» **Activity**:
Return exactly the span that opens with the line containing "perchè una solo" and closes with the final line of the records, both included.

(Collected data)
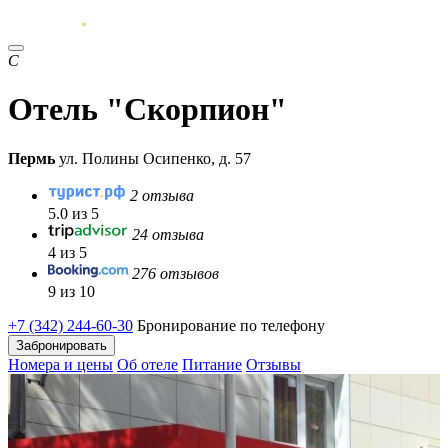
С
Отель "Скорпион"
Пермь
ул. Полины Осипенко, д. 57
2 отзыва
5.0 из 5
24 отзыва
4 из 5
276 отзывов
9 из 10
+7 (342) 244-60-30
Бронирование по телефону
Забронировать
Номера и цены
Об отеле
Питание
Отзывы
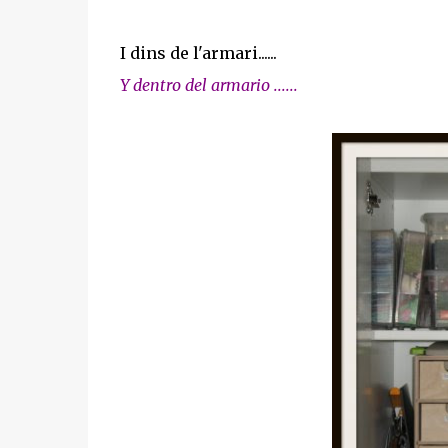
I dins de l'armari......
Y dentro del armario ......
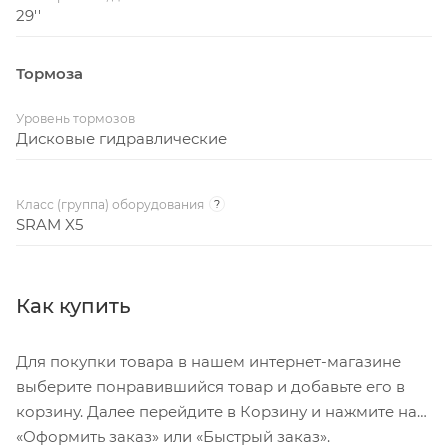
29''
Тормоза
Уровень тормозов
Дисковые гидравлические
Класс (группа) оборудования
?
SRAM X5
Как купить
Для покупки товара в нашем интернет-магазине
выберите понравившийся товар и добавьте его в
корзину. Далее перейдите в Корзину и нажмите на
«Оформить заказ» или «Быстрый заказ».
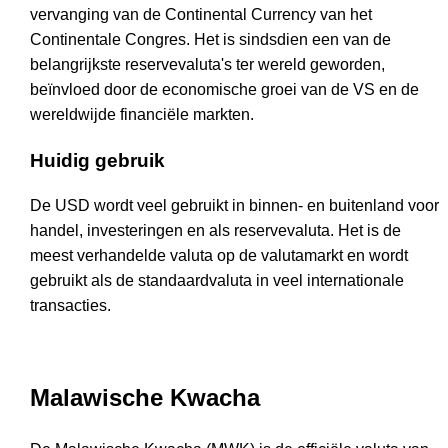
vervanging van de Continental Currency van het
Continentale Congres. Het is sindsdien een van de
belangrijkste reservevaluta's ter wereld geworden,
beïnvloed door de economische groei van de VS en de
wereldwijde financiële markten.
Huidig gebruik
De USD wordt veel gebruikt in binnen- en buitenland voor
handel, investeringen en als reservevaluta. Het is de
meest verhandelde valuta op de valutamarkt en wordt
gebruikt als de standaardvaluta in veel internationale
transacties.
Malawische Kwacha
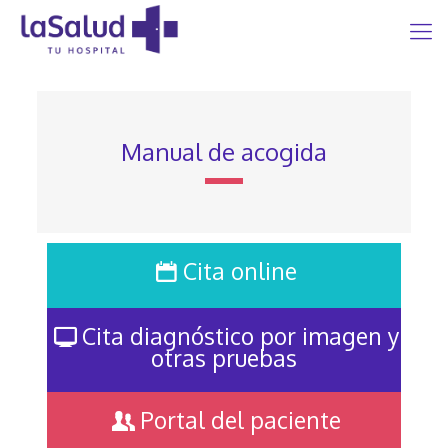
Manual de acogida
Cita online
Cita diagnóstico por imagen y
otras pruebas
Portal del paciente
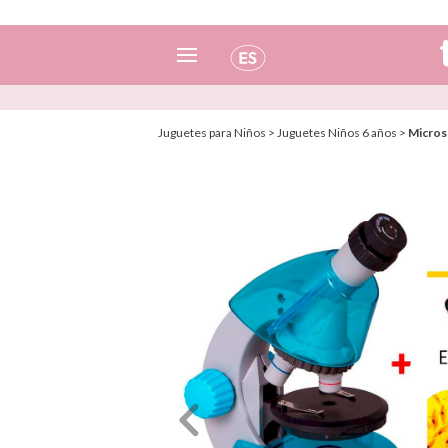
Español
Juguetes para Niños
>
Juguetes Niños 6 años
>
Micros
Italiano
Inglés
Portugués
Francés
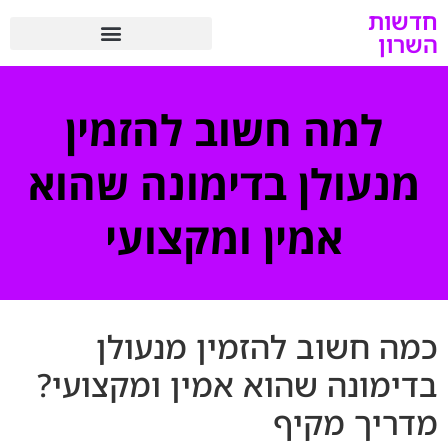
חדשות
השרון
למה חשוב להזמין
מנעולן בדימונה שהוא
אמין ומקצועי
כמה חשוב להזמין מנעולן
בדימונה שהוא אמין ומקצועי?
מדריך מקיף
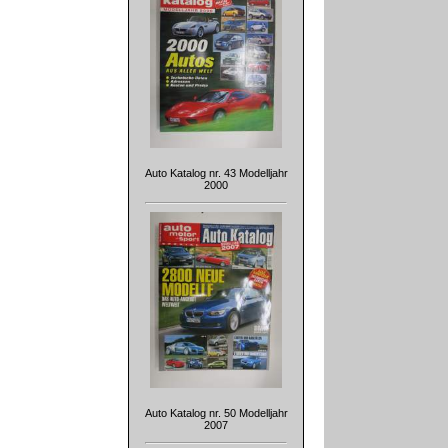
Auto Katalog nr. 43 Modelljahr
2000
Auto Katalog nr. 50 Modelljahr
2007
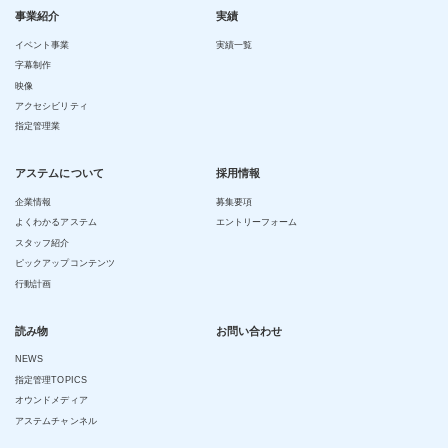
事業紹介
実績
イベント事業
実績一覧
字幕制作
映像
アクセシビリティ
指定管理業
アステムについて
採用情報
企業情報
募集要項
よくわかるアステム
エントリーフォーム
スタッフ紹介
ピックアップコンテンツ
行動計画
読み物
お問い合わせ
NEWS
指定管理TOPICS
オウンドメディア
アステムチャンネル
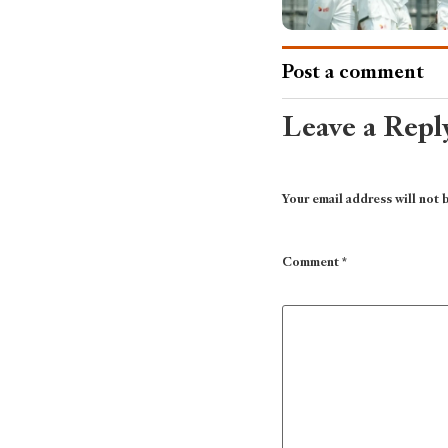
Post a comment
Leave a Repl
Your email address will not 
Comment
*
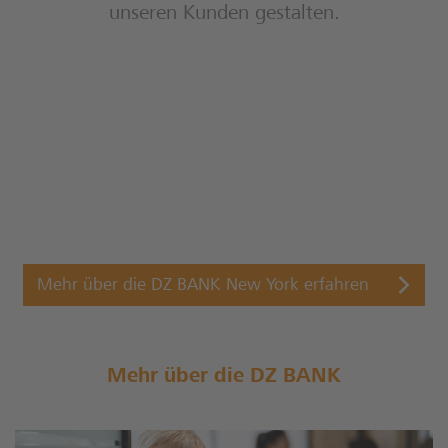
unseren Kunden gestalten.
Mehr über die DZ BANK New York erfahren
Mehr über die DZ BANK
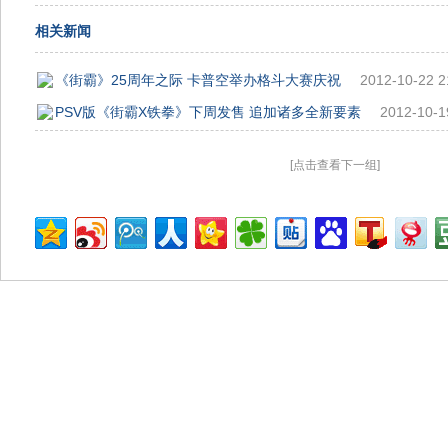
相关新闻
《街霸》25周年之际 卡普空举办格斗大赛庆祝
2012-10-22 2
PSV版《街霸X铁拳》下周发售 追加诸多全新要素
2012-10-1
[点击查看下一组]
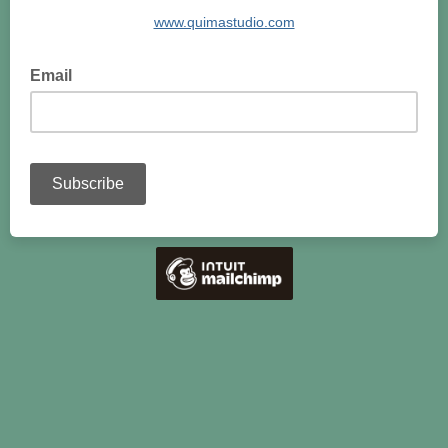
www.quimastudio.com
Email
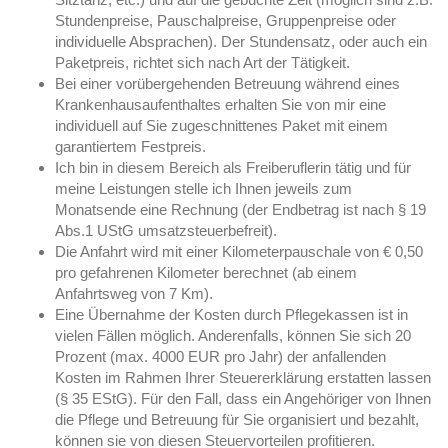
Stundenpreise, Pauschalpreise, Gruppenpreise oder
individuelle Absprachen). Der Stundensatz, oder auch ein
Paketpreis, richtet sich nach Art der Tätigkeit.
Bei einer vorübergehenden Betreuung während eines
Krankenhausaufenthaltes erhalten Sie von mir eine
individuell auf Sie zugeschnittenes Paket mit einem
garantiertem Festpreis.
Ich bin in diesem Bereich als Freiberuflerin tätig und für
meine Leistungen stelle ich Ihnen jeweils zum
Monatsende eine Rechnung (der Endbetrag ist nach § 19
Abs.1 UStG umsatzsteuerbefreit).
Die Anfahrt wird mit einer Kilometerpauschale von € 0,50
pro gefahrenen Kilometer berechnet (ab einem
Anfahrtsweg von 7 Km).
Eine Übernahme der Kosten durch Pflegekassen ist in
vielen Fällen möglich. Anderenfalls, können Sie sich 20
Prozent (max. 4000 EUR pro Jahr) der anfallenden
Kosten im Rahmen Ihrer Steuererklärung erstatten lassen
(§ 35 EStG). Für den Fall, dass ein Angehöriger von Ihnen
die Pflege und Betreuung für Sie organisiert und bezahlt,
können sie von diesen Steuervorteilen profitieren.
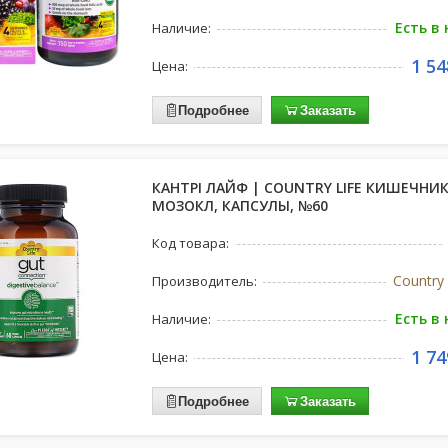
Есть в
Наличие:
1 54
Цена:
Подробнее
Заказать
КАНТРІ ЛАЙФ | COUNTRY LIFE КИШЕЧНИК
МОЗОКЛ, КАПСУЛЫ, №60
Код товара:
Country 
Производитель:
Есть в
Наличие:
1 74
Цена:
Подробнее
Заказать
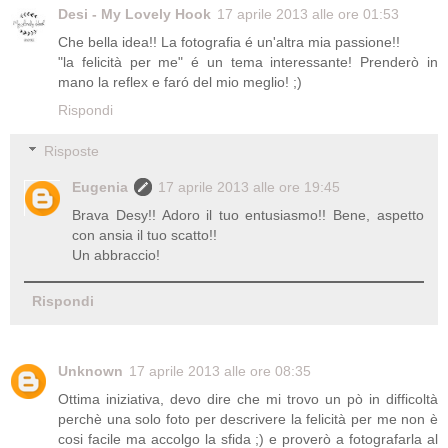
Desi - My Lovely Hook
17 aprile 2013 alle ore 01:53
Che bella idea!! La fotografia é un'altra mia passione!!
"la felicità per me" é un tema interessante! Prenderò in
mano la reflex e faró del mio meglio! ;)
Rispondi
Risposte
Eugenia
17 aprile 2013 alle ore 19:45
Brava Desy!! Adoro il tuo entusiasmo!! Bene, aspetto
con ansia il tuo scatto!!
Un abbraccio!
Rispondi
Unknown
17 aprile 2013 alle ore 08:35
Ottima iniziativa, devo dire che mi trovo un pò in difficoltà
perchè una solo foto per descrivere la felicità per me non è
cosi facile ma accolgo la sfida ;) e proverò a fotografarla al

» **Answer to this problem**:
perchè una solo foto per descrivere la felicità per me non è
cosi facile ma accolgo la sfida ;) e proverò a fotografarla al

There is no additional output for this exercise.